The other three personalities of the Big Five are Openness, Neuroticism and Conscientiousness. Here there is a much more predictive association for me. I read heavily among back burners (non-fiction that are of narrow interest to the general public), philosophical novels, university books, and classics. I don't read musicals but occasionally plays and certainly a lot of poetry (which I would suspect is in this category as well.) That pattern of reading puts me strongly in the Open aspect of openness and I suspect there would be a reasonably strong consensus among friends that that was correct.

I am light on theology-religion and business-leadership (I read them occasionally but not frequently) but am heavy on science and technology, politics and philosophy, and very heavy on professional reading. That puts me at the level-headed end of the Neuroticism scale. Again, I think there would be a strong consensus that that is a correct assessment.

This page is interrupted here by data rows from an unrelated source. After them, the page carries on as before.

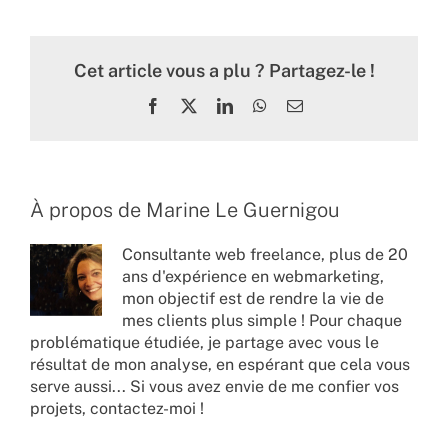
Cet article vous a plu ? Partagez-le !
Facebook
X
LinkedIn
WhatsApp
Email
À propos de
Marine Le Guernigou
Consultante web freelance, plus de 20
ans d'expérience en webmarketing,
mon objectif est de rendre la vie de
mes clients plus simple ! Pour chaque
problématique étudiée, je partage avec vous le
résultat de mon analyse, en espérant que cela vous
serve aussi... Si vous avez envie de me confier vos
projets,
contactez-moi !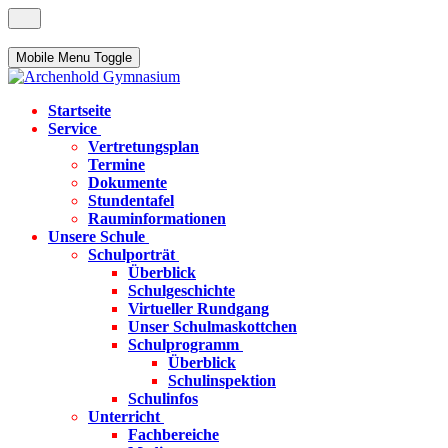
Mobile Menu Toggle
Startseite
Service
Vertretungsplan
Termine
Dokumente
Stundentafel
Rauminformationen
Unsere Schule
Schulporträt
Überblick
Schulgeschichte
Virtueller Rundgang
Unser Schulmaskottchen
Schulprogramm
Überblick
Schulinspektion
Schulinfos
Unterricht
Fachbereiche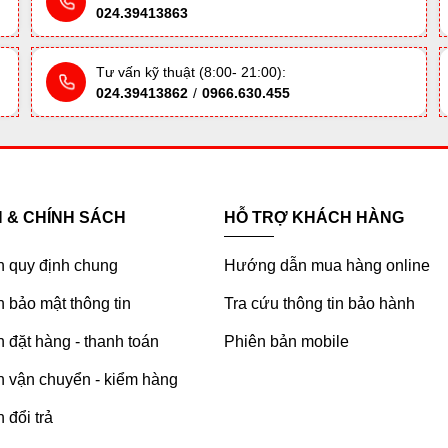
024.39413863
Tư vấn kỹ thuật (8:00- 21:00):
024.39413862
/
0966.630.455
H & CHÍNH SÁCH
HỖ TRỢ KHÁCH HÀNG
h quy định chung
Hướng dẫn mua hàng online
 bảo mật thông tin
Tra cứu thông tin bảo hành
 đặt hàng - thanh toán
Phiên bản mobile
h vận chuyển - kiểm hàng
 đổi trả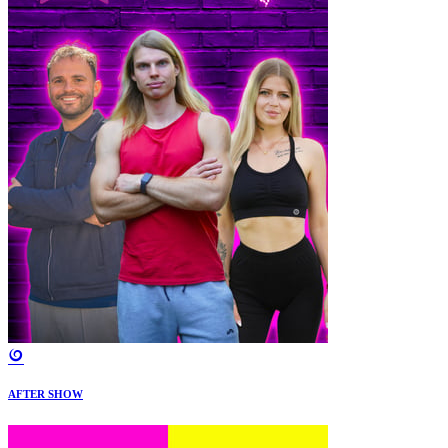
AFTER SHOW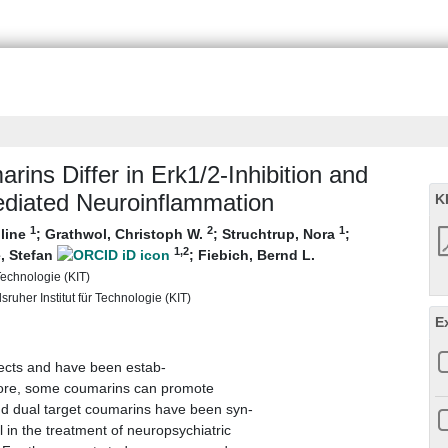
rins Differ in Erk1/2-Inhibition and
ediated Neuroinflammation
K
1
2
1
oline
;
Grathwol, Christoph W.
;
Struchtrup, Nora
;
1
,2
, Stefan
;
Fiebich, Bernd L.
 Technologie (KIT)
ruher Institut für Technologie (KIT)
E
ffects and have been estab-
rmore, some coumarins can promote
nd dual target coumarins have been syn-
 in the treatment of neuropsychiatric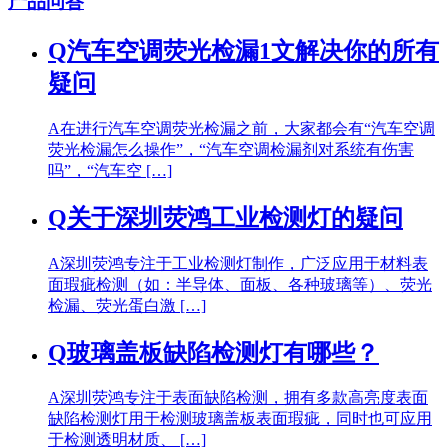
产品问答
Q
汽车空调荧光检漏1文解决你的所有
疑问
A
在进行汽车空调荧光检漏之前，大家都会有“汽车空调
荧光检漏怎么操作”，“汽车空调检漏剂对系统有伤害
吗”，“汽车空 […]
Q
关于深圳荧鸿工业检测灯的疑问
A
深圳荧鸿专注于工业检测灯制作，广泛应用于材料表
面瑕疵检测（如：半导体、面板、各种玻璃等）、荧光
检漏、荧光蛋白激 […]
Q
玻璃盖板缺陷检测灯有哪些？
A
深圳荧鸿专注于表面缺陷检测，拥有多款高亮度表面
缺陷检测灯用于检测玻璃盖板表面瑕疵，同时也可应用
于检测透明材质、 […]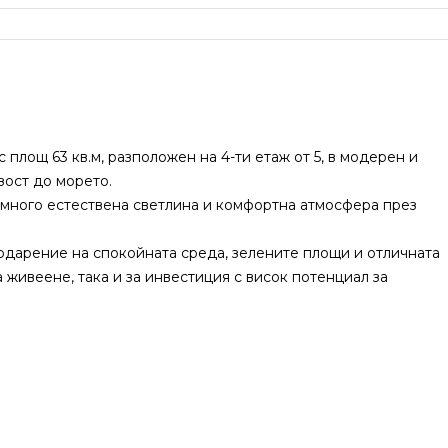
о
площ 63 кв.м, разположен на 4-ти етаж от 5, в модерен и
зост до морето.
 много естествена светлина и комфортна атмосфера през
одарение на спокойната среда, зелените площи и отличната
 живеене, така и за инвестиция с висок потенциал за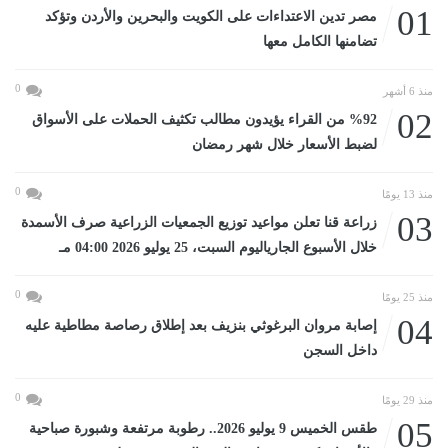
01
مصر تدين الاعتداءات على الكويت والبحرين والأردن وتؤكد
تضامنها الكامل معها
0
منذ 6 أشهر
02
%92 من القراء يؤيدون مطالب تكثيف الحملات على الأسواق
لضبط الأسعار خلال شهر رمضان
0
منذ 13 يومًا
03
زراعة قنا تعلن مواعيد توزيع الجمعيات الزراعية صرف الأسمدة
خلال الأسبوع الجارياليوم السبت، 25 يوليو 2026 04:00 مـ
0
منذ 25 يومًا
04
إصابة مروان البرغوثي بنزيف بعد إطلاق رصاصة مطاطية عليه
داخل السجن
0
منذ 29 يومًا
05
طقس الخميس 9 يوليو 2026.. رطوبة مرتفعة وشبورة صباحية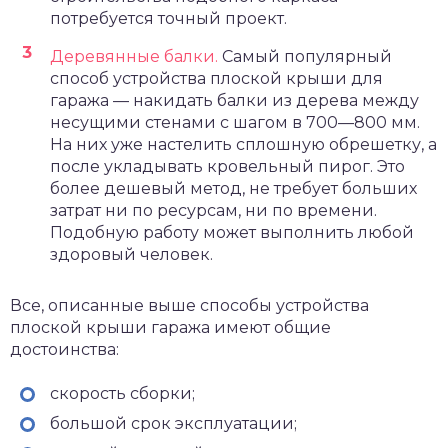
потребуется точный проект.
Деревянные балки.
Самый популярный
способ устройства плоской крыши для
гаража — накидать балки из дерева между
несущими стенами с шагом в 700—800 мм.
На них уже настелить сплошную обрешетку, а
после укладывать кровельный пирог. Это
более дешевый метод, не требует больших
затрат ни по ресурсам, ни по времени.
Подобную работу может выполнить любой
здоровый человек.
Все, описанные выше способы устройства
плоской крыши гаража имеют общие
достоинства:
скорость сборки;
большой срок эксплуатации;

I am heavy on four of the five categories that put one at the Conscientious end of the Conscientious scale: World War 2, professional reading, brain food, grown-up stuff. I am lighter on business and leadership but do read a reasonable amount in that category.

Using the scale created by Ng et al, based on what I read, I am highly Conscientious, very Open, very Levelheaded, and neither agreeable nor disagreeable. I think that all matches very well with how others might assess me. The only area where there is a marginal discrepancy is on Extraversion. The categories would indicate I am mildly introverted whereas I would self-assess as pretty solidly introverted.

A data point of one does not make a valid test of the tool, but it is an intriguing idea. If the matrix has merit, it would mean that librarians would be able to make genre recommendations based on measured personality. That would be pretty neat. I don't think the research is yet sufficiently robust to support that approach but it is adequate enough to pay attention to the idea.